*Enunciado*.
Según el texto proporcionado, ¿quién acompañó a Javier Cercas al curso de verano de la Universidad de Santander?

*Texto proporcionado*.
===

TINTA LIBRE

La prehistoria de Javier Cercas (o cuando Cercas no sabía que era Cercas)

Arriba, desde la izquierda, Cercas, su hermana Blanca, su padre, su hermana Sofía y una amiga de la familia con  su hermana Luisa en Girona hacia 1966. A los lados, dos fotos veinteañeras. Abajo, con su abuela paterna en Ibahernando (Cáceres), 1977.

Toni Cabanes

He encontrado un par de escenas significativas de cuando Javier Cercas estudiaba Hispánicas en la Universidad Autónoma de Barcelona a principios de los ochenta, pero ninguna de las dos sucede en Barcelona. Cercas consiguió una beca para asistir a un curso de verano de la Universidad de Santander cuyo plato fuerte, y con seguridad el aliciente principal que motivó su viaje, era la conferencia que impartiría Jorge Luis Borges. Tal como explica su amigo David Sanmiguel, que lo acompañó en la aventura: “Al final del discurso, cuando llegó el turno de preguntas, Javier le lanzó una a Borges que sonó a amenaza: ¿Está usted de acuerdo en que La intrusa es su mejor cuento y en que El mar es su mejor poema?”. Su ansia, su necesidad de acercarse a hablar con el que por entonces era su maestro absoluto, el escritor vivo que más admiraba sobre la faz de la tierra, como si intuyera que se le iba a pegar algo si lo conseguía, lo llevó a saltar sobre el escenario tan pronto como terminó el acto para salir disparado hacia él hasta ser neutralizado por el servicio de seguridad.

===

*Filas*.
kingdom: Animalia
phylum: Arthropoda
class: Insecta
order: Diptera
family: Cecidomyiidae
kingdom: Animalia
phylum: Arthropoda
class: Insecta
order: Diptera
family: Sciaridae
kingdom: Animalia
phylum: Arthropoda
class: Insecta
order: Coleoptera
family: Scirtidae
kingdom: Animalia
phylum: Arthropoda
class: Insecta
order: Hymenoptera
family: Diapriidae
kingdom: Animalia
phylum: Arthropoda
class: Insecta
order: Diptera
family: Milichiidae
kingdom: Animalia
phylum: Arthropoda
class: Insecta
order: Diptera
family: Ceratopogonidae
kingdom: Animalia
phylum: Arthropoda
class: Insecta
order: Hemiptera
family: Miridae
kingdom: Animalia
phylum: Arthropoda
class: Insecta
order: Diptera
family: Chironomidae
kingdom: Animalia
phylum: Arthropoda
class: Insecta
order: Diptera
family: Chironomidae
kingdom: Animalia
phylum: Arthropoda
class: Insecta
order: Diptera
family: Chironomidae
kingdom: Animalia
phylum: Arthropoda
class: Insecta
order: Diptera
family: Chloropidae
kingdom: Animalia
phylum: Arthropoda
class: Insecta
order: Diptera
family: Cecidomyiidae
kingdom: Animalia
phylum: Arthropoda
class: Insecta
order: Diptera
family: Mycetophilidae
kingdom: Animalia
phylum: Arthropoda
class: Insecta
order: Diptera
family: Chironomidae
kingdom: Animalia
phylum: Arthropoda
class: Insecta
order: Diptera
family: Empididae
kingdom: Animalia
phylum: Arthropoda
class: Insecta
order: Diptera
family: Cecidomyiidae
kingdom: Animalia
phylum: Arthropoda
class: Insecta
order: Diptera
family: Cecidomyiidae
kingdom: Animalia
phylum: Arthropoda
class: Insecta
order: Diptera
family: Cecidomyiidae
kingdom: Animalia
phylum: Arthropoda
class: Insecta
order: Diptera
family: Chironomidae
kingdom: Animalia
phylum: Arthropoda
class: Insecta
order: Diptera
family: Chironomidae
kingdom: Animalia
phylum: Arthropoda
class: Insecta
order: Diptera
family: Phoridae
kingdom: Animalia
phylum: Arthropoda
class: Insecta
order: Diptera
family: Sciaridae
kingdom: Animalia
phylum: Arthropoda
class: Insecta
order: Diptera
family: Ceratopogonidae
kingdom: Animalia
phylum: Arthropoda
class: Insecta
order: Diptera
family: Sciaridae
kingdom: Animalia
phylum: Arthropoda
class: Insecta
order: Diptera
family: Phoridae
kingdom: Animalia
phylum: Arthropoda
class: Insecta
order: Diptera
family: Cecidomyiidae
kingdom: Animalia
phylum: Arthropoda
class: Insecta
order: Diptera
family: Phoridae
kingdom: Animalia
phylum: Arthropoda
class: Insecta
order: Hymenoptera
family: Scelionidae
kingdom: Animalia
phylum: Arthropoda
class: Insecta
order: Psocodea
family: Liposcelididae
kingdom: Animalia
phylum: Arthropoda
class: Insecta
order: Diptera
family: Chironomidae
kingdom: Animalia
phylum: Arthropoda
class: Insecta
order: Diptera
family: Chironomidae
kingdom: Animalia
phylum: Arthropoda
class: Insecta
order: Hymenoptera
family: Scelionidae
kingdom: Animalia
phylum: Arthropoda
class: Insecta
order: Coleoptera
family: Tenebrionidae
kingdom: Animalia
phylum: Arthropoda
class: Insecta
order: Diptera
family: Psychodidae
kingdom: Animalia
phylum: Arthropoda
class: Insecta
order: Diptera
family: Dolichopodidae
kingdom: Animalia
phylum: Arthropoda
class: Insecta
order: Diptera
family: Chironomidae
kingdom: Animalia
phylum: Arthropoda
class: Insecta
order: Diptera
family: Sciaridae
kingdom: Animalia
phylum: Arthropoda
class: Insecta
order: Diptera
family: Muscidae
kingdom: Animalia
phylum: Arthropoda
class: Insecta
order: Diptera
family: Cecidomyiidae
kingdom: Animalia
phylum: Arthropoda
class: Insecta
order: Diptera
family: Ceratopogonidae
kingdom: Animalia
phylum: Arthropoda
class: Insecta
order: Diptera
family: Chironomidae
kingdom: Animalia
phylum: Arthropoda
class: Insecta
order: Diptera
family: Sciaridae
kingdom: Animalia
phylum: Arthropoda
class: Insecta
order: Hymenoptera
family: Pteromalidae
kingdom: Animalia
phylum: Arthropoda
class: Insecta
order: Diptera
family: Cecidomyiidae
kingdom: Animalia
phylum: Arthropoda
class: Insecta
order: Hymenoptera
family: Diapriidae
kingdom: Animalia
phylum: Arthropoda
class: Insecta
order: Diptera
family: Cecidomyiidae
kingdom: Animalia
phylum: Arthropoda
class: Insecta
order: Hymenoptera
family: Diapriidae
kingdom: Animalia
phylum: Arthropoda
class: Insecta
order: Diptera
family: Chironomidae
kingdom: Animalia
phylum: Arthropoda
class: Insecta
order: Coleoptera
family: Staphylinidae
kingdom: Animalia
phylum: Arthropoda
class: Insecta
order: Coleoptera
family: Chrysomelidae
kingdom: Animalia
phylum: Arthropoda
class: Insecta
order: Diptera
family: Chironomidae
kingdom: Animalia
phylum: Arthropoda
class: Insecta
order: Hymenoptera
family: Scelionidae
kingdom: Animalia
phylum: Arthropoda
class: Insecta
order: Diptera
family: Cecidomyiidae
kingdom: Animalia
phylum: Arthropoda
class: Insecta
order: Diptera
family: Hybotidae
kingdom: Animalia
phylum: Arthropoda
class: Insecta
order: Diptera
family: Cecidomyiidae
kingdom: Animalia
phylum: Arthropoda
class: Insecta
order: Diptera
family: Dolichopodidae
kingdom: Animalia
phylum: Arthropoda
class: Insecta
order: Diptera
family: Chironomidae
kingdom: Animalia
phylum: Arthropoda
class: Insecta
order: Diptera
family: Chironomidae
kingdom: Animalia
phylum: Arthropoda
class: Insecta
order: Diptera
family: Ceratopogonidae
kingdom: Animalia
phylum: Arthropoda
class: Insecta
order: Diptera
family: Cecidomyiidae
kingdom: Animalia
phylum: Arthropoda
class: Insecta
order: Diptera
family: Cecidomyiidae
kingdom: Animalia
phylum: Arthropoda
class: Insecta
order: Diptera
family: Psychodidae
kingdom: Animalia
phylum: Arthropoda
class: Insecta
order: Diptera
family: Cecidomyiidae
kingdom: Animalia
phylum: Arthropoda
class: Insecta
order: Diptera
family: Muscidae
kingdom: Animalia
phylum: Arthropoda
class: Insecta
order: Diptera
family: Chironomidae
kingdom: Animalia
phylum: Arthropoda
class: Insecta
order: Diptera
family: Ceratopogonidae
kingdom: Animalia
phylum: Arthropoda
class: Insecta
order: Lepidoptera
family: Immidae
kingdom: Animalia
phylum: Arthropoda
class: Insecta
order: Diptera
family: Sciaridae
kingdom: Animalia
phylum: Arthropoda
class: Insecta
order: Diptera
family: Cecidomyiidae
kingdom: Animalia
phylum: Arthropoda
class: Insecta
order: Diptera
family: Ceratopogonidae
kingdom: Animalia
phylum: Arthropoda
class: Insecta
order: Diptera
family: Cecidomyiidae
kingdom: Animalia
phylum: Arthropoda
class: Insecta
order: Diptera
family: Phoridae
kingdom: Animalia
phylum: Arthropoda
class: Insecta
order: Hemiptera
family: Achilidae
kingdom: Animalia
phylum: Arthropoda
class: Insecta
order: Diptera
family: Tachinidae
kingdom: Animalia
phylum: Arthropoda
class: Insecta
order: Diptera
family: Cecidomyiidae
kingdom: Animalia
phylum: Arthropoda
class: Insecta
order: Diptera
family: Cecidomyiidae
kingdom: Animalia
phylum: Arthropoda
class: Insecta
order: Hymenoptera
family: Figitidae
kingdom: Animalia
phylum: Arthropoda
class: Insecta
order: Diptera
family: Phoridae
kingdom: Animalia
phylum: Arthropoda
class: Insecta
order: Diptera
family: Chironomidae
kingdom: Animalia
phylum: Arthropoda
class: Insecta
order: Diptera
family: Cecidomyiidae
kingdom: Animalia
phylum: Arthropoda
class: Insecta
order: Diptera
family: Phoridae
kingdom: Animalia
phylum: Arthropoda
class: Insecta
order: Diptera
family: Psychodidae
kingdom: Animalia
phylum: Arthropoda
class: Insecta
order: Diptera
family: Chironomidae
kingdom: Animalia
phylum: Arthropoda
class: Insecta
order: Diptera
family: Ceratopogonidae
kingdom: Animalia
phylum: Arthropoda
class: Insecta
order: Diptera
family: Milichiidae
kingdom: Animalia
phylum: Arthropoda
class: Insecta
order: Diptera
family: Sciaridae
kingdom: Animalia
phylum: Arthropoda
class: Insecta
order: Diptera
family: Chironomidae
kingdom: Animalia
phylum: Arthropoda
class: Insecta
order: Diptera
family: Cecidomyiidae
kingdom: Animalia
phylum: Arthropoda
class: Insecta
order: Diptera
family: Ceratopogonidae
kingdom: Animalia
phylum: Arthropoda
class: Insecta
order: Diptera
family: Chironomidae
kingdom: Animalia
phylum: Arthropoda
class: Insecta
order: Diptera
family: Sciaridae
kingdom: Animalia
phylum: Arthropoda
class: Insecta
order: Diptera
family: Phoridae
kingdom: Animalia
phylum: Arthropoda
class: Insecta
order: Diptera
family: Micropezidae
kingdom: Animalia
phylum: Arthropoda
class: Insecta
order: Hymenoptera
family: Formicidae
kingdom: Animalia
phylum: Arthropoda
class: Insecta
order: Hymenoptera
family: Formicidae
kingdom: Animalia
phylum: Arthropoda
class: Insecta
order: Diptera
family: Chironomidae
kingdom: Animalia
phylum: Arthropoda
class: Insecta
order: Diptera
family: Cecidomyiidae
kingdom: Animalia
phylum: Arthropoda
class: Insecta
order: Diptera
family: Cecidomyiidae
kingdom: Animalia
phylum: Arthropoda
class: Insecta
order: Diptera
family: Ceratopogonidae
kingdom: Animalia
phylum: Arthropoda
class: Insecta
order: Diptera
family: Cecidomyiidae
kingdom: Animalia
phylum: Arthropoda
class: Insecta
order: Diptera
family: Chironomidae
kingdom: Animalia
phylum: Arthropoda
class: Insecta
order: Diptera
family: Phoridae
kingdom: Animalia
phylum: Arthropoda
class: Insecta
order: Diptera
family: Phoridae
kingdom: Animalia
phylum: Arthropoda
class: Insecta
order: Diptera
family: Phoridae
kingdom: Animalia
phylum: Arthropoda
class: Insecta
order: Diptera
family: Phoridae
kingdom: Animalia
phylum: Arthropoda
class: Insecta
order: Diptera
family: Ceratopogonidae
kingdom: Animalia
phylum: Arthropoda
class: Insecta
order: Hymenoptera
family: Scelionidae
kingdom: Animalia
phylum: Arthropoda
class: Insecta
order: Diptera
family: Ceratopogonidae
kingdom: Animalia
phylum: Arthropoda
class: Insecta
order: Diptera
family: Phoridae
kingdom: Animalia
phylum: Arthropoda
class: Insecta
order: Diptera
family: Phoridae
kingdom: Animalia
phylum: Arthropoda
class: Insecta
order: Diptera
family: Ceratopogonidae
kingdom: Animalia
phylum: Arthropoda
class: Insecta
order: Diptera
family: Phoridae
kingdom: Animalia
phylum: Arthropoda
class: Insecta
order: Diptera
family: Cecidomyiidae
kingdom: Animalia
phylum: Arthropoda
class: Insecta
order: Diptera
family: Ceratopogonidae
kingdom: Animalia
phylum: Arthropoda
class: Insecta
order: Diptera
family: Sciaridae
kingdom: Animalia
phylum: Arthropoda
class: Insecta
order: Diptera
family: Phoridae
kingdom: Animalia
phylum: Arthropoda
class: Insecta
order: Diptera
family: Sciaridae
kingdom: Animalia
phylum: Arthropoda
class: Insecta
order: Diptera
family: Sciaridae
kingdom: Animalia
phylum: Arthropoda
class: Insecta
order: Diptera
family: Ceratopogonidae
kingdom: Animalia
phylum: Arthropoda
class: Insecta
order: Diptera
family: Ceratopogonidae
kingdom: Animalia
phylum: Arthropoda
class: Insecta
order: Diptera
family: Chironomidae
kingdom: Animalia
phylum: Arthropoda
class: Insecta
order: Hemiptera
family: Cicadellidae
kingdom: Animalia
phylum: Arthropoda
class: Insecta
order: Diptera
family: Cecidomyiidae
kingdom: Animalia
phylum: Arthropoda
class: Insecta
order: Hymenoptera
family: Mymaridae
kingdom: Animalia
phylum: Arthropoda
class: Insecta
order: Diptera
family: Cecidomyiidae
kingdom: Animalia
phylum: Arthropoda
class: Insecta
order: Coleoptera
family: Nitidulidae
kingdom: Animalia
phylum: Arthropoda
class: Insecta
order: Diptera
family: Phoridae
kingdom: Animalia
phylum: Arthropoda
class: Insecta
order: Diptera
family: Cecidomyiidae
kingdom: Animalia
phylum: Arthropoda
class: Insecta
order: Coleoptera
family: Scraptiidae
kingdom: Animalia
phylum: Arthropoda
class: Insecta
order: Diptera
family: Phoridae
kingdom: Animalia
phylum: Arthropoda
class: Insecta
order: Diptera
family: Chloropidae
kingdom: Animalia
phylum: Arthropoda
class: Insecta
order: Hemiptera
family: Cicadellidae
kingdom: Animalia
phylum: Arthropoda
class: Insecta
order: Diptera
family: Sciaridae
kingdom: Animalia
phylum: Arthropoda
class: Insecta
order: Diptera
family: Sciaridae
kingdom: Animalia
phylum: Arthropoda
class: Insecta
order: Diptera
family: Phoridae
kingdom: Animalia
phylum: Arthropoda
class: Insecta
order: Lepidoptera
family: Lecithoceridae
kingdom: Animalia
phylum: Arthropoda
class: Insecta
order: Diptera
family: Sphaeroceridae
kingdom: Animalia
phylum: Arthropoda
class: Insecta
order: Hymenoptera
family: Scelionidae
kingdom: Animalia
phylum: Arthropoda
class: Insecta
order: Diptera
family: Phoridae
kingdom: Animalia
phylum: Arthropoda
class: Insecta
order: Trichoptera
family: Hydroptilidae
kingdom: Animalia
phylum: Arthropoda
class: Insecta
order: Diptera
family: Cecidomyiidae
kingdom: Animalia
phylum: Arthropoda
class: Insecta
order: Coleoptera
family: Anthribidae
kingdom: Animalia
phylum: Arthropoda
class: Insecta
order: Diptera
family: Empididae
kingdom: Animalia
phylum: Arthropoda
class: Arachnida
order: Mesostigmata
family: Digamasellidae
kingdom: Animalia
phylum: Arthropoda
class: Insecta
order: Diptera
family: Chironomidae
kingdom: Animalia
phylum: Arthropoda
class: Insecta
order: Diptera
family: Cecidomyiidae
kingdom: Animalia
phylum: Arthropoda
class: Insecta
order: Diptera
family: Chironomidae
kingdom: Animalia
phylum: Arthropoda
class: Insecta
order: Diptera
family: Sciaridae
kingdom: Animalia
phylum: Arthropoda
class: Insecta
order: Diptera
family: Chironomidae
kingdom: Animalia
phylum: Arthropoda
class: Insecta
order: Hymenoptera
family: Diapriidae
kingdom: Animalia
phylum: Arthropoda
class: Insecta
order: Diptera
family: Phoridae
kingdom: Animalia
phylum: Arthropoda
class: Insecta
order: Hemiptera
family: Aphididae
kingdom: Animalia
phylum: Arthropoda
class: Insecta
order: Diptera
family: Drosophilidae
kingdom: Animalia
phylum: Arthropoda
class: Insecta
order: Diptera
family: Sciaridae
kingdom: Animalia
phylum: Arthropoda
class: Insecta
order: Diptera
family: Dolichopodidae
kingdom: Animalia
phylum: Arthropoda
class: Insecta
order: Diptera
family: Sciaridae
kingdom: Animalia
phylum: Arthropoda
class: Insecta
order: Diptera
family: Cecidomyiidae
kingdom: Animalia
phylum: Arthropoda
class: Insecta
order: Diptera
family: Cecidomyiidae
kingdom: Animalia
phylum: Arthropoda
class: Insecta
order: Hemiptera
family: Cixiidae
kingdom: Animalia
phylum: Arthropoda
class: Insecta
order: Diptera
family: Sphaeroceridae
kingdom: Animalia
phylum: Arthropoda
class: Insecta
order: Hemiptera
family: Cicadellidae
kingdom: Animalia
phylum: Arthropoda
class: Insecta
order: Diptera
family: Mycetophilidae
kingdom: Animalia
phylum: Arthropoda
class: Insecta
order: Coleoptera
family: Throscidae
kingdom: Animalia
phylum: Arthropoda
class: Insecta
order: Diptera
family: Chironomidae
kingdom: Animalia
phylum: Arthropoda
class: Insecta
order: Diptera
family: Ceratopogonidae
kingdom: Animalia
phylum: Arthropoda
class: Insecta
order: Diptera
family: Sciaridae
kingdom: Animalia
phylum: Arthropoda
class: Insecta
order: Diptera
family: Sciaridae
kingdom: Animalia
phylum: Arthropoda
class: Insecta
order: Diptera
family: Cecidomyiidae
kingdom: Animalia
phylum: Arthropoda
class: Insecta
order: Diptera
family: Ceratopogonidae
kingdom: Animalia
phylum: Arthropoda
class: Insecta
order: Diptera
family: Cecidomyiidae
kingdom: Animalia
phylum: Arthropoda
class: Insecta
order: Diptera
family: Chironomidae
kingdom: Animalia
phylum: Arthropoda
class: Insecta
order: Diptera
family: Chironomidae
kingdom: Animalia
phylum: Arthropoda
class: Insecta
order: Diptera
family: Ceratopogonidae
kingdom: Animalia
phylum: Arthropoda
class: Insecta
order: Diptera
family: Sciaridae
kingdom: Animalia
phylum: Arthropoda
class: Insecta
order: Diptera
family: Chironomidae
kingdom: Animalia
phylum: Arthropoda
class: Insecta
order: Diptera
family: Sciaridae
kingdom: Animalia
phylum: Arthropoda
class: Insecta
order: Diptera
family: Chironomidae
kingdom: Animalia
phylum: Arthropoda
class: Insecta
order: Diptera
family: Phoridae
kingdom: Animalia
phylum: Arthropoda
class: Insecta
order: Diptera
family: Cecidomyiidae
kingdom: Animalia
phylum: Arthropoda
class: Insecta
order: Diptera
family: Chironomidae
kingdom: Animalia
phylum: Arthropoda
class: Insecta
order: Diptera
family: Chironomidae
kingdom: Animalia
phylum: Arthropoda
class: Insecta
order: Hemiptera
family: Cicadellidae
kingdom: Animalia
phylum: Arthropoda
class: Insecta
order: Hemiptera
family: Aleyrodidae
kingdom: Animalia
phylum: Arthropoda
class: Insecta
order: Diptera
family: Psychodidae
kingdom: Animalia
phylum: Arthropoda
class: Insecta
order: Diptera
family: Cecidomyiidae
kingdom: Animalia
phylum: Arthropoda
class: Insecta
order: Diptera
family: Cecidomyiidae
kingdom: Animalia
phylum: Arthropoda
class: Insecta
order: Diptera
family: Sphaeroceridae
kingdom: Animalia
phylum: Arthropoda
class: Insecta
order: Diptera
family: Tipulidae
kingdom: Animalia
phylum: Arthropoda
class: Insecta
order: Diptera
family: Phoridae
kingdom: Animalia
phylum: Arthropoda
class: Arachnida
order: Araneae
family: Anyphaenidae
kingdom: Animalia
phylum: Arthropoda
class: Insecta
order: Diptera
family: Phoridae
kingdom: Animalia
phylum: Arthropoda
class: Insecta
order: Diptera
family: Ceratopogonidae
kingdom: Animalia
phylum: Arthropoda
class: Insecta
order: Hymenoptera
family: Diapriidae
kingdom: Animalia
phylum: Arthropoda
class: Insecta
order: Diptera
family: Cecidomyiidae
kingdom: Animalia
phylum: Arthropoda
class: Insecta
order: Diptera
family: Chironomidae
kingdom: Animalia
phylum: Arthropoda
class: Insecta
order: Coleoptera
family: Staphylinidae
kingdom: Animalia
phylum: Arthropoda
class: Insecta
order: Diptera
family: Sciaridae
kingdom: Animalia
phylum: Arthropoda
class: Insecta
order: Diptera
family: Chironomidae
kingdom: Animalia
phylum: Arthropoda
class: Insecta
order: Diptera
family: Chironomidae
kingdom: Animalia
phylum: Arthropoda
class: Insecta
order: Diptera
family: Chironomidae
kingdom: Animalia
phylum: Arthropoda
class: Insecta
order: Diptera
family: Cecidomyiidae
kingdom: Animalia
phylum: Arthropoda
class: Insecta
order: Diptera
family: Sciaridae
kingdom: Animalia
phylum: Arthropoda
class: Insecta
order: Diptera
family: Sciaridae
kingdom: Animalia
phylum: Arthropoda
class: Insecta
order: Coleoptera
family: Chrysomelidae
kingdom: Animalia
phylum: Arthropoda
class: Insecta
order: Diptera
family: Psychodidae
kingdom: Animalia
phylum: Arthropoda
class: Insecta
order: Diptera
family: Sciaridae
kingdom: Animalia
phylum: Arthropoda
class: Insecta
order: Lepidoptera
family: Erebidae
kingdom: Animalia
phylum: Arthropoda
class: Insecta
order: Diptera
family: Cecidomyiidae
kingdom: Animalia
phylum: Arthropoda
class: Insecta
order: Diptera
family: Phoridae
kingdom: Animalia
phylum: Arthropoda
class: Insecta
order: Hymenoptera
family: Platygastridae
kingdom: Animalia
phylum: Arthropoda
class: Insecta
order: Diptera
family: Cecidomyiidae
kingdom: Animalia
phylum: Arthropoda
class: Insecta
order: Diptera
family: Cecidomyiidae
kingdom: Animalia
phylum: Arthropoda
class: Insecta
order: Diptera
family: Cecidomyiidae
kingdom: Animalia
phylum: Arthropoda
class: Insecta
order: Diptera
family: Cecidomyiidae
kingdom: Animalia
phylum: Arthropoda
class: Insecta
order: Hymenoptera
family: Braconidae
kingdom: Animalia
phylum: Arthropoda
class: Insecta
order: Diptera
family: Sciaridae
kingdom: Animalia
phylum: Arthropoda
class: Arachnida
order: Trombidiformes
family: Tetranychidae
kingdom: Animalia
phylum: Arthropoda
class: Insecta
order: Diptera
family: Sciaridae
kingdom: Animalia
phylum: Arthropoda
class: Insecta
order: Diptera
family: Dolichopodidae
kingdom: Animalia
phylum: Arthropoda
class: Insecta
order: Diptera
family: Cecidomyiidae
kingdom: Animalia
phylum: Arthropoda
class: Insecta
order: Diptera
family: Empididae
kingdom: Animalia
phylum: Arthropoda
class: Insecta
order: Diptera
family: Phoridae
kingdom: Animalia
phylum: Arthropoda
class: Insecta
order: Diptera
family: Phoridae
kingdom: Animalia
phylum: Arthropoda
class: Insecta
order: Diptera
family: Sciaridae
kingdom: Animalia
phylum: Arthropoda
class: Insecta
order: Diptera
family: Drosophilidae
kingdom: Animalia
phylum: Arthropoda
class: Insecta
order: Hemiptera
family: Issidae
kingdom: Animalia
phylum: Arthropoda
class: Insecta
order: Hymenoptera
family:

===

*Resultado del ejercicio*.
Su amigo David Sanmiguel.